THE EXERCISE »
Collect every line of the entries that contains the string "instances". Match case exactly.

SOURCE MATERIAL »
##############################

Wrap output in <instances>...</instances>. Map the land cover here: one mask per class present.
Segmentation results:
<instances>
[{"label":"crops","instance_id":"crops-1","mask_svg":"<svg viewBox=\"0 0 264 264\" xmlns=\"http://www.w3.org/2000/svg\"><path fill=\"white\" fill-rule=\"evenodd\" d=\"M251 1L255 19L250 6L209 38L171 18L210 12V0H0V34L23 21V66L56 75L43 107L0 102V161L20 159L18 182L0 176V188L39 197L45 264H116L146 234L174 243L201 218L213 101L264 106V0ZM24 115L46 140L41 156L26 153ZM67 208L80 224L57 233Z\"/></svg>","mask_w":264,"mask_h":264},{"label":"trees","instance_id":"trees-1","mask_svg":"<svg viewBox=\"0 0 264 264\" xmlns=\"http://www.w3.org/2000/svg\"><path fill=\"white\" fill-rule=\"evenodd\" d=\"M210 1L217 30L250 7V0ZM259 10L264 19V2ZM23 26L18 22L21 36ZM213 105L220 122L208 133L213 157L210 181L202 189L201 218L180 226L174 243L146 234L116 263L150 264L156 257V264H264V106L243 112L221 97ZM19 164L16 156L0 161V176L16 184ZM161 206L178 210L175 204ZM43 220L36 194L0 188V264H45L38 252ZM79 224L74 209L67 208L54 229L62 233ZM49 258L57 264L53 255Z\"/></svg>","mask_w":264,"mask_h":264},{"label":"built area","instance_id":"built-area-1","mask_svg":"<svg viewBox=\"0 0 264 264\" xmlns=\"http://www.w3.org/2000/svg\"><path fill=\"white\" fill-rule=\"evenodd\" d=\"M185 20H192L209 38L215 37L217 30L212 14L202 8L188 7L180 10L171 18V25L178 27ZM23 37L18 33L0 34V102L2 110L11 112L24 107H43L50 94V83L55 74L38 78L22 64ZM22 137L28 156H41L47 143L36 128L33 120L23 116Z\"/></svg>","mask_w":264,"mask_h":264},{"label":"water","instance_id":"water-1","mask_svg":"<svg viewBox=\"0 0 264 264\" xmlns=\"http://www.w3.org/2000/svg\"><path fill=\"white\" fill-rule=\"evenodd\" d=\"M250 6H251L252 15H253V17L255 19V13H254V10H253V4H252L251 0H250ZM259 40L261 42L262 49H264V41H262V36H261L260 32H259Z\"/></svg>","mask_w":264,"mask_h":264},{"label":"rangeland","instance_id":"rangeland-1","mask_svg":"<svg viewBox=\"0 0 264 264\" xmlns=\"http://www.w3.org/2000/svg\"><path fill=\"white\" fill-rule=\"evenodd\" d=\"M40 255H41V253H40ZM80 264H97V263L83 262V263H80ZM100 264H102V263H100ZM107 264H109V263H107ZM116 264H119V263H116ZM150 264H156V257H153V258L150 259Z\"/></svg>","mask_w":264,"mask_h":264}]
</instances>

##############################

OUTPUT FOR THIS EXERCISE »
Wrap output in <instances>...</instances>. Map the land cover here: one mask per class present.
<instances>
</instances>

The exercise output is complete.